Relier des événements entre eux pour créer une nouvelle histoire qui continue à s’écrire et continue même après la mort de la personne, car elle continue tant que l’on parle d’elle oui. Belle et vivante est alors cette histoire. Belle aussi est la vie des personnes.

Nicolas Koreicho :
En effet, peu de choses existent sans temps, sauf une, qui est de taille : l’inconscient. Il est lui atemporel et anhistorique. Des éléments en sont inscrits, qu’on peut éventuellement dater, mais nos cellules, notre corps, notre esprit en sont pénétrés, et à jamais.
La vie n’a pas de sens tant qu’on ne l’a pas saisi. Ensuite, à partir de ce qui est saisissable, tu as raison de dire qu’il faut jouer à l’aiguilleur et garder, distribuer, approfondir, transmettre, en tant que de besoin et, comme tu le soulignes, en fonction d’une utilité.
Oui, l’intuition c’est un de nos trésors, comme ce que l’on ressent. Cela nous appartient, et il faut y tenir dur comme fer. C’est une chose que l’on peut garder et donner aussi. Ainsi, le moi se renforce, et la confiance suit, le dialogue ne peut que s’y retrouver.

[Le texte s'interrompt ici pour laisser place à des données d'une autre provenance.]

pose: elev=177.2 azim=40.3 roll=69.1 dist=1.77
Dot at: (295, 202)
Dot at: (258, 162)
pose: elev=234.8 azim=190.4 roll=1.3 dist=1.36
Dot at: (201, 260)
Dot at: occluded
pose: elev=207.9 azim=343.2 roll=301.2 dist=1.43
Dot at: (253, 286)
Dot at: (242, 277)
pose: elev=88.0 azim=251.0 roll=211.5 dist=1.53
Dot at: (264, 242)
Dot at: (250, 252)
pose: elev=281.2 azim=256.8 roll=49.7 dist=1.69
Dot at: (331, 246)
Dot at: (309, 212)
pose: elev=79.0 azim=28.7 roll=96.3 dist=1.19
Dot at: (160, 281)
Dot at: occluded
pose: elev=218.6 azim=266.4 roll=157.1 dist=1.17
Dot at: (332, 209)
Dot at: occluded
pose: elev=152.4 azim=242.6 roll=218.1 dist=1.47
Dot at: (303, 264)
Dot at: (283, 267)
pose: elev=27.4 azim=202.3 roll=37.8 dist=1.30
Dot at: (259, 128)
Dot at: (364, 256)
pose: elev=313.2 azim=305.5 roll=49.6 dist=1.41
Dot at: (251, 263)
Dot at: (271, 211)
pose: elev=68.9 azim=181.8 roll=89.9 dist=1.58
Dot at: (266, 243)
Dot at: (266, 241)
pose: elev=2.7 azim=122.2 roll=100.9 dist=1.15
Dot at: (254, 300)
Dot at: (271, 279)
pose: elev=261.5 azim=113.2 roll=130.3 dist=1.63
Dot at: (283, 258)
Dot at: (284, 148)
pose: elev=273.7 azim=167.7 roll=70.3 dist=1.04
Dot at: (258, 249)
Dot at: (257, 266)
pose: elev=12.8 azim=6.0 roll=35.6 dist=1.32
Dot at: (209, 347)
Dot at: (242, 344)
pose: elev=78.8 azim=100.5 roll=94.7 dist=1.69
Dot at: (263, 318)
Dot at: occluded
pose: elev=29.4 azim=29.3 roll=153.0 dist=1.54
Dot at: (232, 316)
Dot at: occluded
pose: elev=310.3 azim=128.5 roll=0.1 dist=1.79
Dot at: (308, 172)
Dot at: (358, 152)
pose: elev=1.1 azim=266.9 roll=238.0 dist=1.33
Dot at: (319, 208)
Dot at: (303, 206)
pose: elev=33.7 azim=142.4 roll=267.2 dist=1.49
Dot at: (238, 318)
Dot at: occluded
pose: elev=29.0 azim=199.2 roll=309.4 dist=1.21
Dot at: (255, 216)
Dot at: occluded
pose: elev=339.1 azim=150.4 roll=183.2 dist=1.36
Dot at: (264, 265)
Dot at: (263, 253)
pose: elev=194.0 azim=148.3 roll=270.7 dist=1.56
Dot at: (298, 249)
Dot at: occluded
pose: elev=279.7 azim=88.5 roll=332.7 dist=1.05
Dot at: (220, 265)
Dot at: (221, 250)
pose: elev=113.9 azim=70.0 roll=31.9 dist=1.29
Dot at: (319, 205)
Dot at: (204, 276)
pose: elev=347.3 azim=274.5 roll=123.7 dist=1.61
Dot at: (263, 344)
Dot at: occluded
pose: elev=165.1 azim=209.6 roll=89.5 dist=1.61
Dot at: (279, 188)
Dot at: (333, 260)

Très belle idée de vouloir permettre à – je préfère à aider – l’autre à passer de la synchronie bouclée, trop inscrite et obstinée, à la diachronie, qui réinscrit les événements dans la vraie vie et dans le présent qui se poursuit sur une histoire réappropriée. Je suis cependant étonné par la licence – c’en est une, n’est-ce pas ? – qui te fait dire que la vie des personnes est belle, j’y veux voir autre chose que de l’optimisme et j’y trouve moi de la poésie ce dont je suis, comment dire, comme deux ronds de flanc !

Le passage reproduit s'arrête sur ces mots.